# Consigne:
Reprenez le texte sur la laïcité au Sénégal et prolongez-le à partir de sa dernière phrase.

# Texte fourni:
◇ ◇ ◇ ◇ ◇ ◇ ◇
Cette assistance est devenue un tonneau des Danaïdes, une œuvre toujours recommencée, comme si rien n’avait été fait au cours de l’édition précédente, ou que ce qui avait été fait, avait été défait, que ce qui est fait est insuffisant non pas seulement parce qu’il y a plus en plus de monde, mais parce que la maintenance n’a jamais été notre fort !
Néanmoins, et pendant des décennies, un modus vivendi, certes un peu nébuleux, a été observé par les parties concernées, avec plus ou moins de bonheur. Il était fondé sur le premier article de notre Constitution qui stipule que le Sénégal est une république laïque qui respecte toutes les croyances. Cette laïcité « de reconnaissance » est plus souple que celle qui a cours en France, elle ne proclame pas expressément la stricte séparation de l’Etat et de la religion mais elle ne les confond pas non plus, elle prône leur collaboration et reconnait le rôle social des chefs des cultes. Elle garantit le soutien des pouvoirs publics aux grandes manifestations religieuses (pèlerinages, commémorations), aux activités ou institutions d’enseignement et de formation, voire à la restauration des édifices religieux… sans exiger que ces derniers soient reversés au patrimoine national…
Mais un jour un président de la République a ouvert une brèche en prenant l’initiative de dédaigner le siège d’apparat réservé à sa fonction pour s’accroupir aux pieds d’un chef religieux. La position était inconfortable pour un homme de son âge, son hôte ne lui en demandait pas tant, mais l’évènement serait passé inaperçu s’il s’était déroulé dans un cadre privé, s’il était l’expression de l’engagement personnel d’un homme de foi, un acte de dévotion à l’endroit d’une personnalité pour laquelle il éprouve du respect pour son savoir, ses qualités morales ou pour le symbole qu’elle représente. Mais ce n’était pas le cas, ce n’était pas un geste de reconnaissance individuelle ou protocolaire, c’était un évènement qui se déroulait en public, sous les ors du pouvoir et en présence des corps constitués, qui impliquait toutes les institutions de la République, et celui qui en assurait la responsabilité avait été investi par le suffrage universel et symbolisait des hommes et des femmes qui n’ont pas tous les mêmes convictions religieuses
La boite de Pandore était ouverte, et les bonnes dispositions des gouvernants obéissant toujours à des considérations électorales, la surenchère était inévitable. Elle prit la forme d’une offre immobilière, l’Etat s’engageant à doter les « familles religieuses » (sans en fixer le nombre) d’édifices de standing livrés clés en mains, destinés à accueillir leurs hôtes d’occasion et exclus du patrimoine national.
◇ ◇ ◇ ◇ ◇ ◇ ◇
# Items présentés:
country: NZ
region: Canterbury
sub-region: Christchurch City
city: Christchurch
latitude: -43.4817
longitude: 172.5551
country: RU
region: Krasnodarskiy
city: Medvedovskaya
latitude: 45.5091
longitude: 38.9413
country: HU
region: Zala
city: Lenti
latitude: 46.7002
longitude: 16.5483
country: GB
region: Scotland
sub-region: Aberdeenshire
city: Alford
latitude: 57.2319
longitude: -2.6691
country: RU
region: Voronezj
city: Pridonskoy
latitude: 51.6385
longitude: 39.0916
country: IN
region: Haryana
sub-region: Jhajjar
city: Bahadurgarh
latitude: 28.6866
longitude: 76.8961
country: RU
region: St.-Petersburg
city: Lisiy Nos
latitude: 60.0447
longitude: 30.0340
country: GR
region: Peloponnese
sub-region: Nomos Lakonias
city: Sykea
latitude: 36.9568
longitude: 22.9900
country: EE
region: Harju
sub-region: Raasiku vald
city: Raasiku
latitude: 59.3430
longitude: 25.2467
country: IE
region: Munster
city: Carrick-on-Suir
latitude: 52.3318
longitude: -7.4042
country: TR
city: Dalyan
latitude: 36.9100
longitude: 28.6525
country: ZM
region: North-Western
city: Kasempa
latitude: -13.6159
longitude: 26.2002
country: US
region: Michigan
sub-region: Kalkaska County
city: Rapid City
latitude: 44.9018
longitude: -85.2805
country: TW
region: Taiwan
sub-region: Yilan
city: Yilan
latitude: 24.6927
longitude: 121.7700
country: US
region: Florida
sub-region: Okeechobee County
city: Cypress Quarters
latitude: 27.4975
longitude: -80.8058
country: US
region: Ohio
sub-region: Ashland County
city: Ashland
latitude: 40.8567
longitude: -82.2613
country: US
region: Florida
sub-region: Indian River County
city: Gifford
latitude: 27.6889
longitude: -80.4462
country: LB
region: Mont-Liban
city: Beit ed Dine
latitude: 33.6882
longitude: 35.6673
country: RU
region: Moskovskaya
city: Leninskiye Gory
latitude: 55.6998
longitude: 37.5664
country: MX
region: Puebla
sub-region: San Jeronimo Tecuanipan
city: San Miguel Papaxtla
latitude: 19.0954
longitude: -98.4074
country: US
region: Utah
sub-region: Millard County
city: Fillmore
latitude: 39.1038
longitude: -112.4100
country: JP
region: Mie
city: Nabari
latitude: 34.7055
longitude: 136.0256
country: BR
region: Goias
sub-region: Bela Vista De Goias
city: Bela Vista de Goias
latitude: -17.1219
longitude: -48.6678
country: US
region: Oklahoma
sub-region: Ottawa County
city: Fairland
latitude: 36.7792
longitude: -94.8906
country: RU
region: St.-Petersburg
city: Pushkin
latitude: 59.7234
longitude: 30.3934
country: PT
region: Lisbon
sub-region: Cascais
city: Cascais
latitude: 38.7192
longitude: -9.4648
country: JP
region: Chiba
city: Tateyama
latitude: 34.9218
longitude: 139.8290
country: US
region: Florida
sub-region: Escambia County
◇ ◇ ◇ ◇ ◇ ◇ ◇
# Résultat attendu:
Un virage plus symbolique a été franchi il y a quelques semaines lorsqu’un autre président de la République a annoncé la création d’un « budget des cultes ». Cette décision ,qui suit la mise en place d’une direction spécifiquement chargée des questions religieuses, avait été prise sans concertation avec la Nation alors qu’elle a des implications financières et elle ouvre la porte à l’institution d’une sorte de dime ,qui n’a pas reçu l’agrément préalable des contribuables et dont on ne sait pas si elle sera répartie en fonction de leur appartenance religieuse. Par ailleurs, dans le contexte de désordre budgétaire que vit le Sénégal, de l’aveu même de ses dirigeants, ce budget dont on ne connait pas le montant, devrait de toute évidence être alimenté par cette dette dont on dénonce le poids !
Quelle sera la prochaine étape puisqu’au Sénégal on préfère souvent le « masla » à la vérité, qu’il y a encore beaucoup de non-dits dans les relations entre l’Etat et les religieux et que le flou n’est pas une règle de gouvernement ? On peut déjà observer que le caractère discrétionnaire du soutien que le pouvoir public apporte aux familles religieuses a favorisé le fractionnement des confréries et la course aux subventions, suscité des frustrations sur leurs montants, sur la prise en charge des étrangers invités aux manifestations ou sur le niveau de représentation du gouvernement.
Tout serait tellement plus simple si l’Etat, et peut-être les chefs religieux, cessaient de douter de notre foi, de notre capacité et de notre engagement à prendre en charge les contraintes liées à l’exercice de nos religions, alors qu’un grand nombre de donateurs, généreux ou plus humbles, ont toujours su répondre à l’appel des guides religieux, mettant à mal un donnant donnant pernicieux pour les deux parties. La mosquée de Djenné, le plus grand édifice de banco du monde, inscrite au patrimoine mondial de l’Unesco, doit sa survie non au bon vouloir des gouvernants, mais aux hommes, femmes et enfants de la ville qui, jugeant que les lieux de prière sont le patrimoine insécable de ceux qui les fréquentent, se retrouvent dans la ferveur et la joie, une fois par an, pour restaurer ses murs, ses échafaudages et sa toiture et pour revigorer un savoir ancestral.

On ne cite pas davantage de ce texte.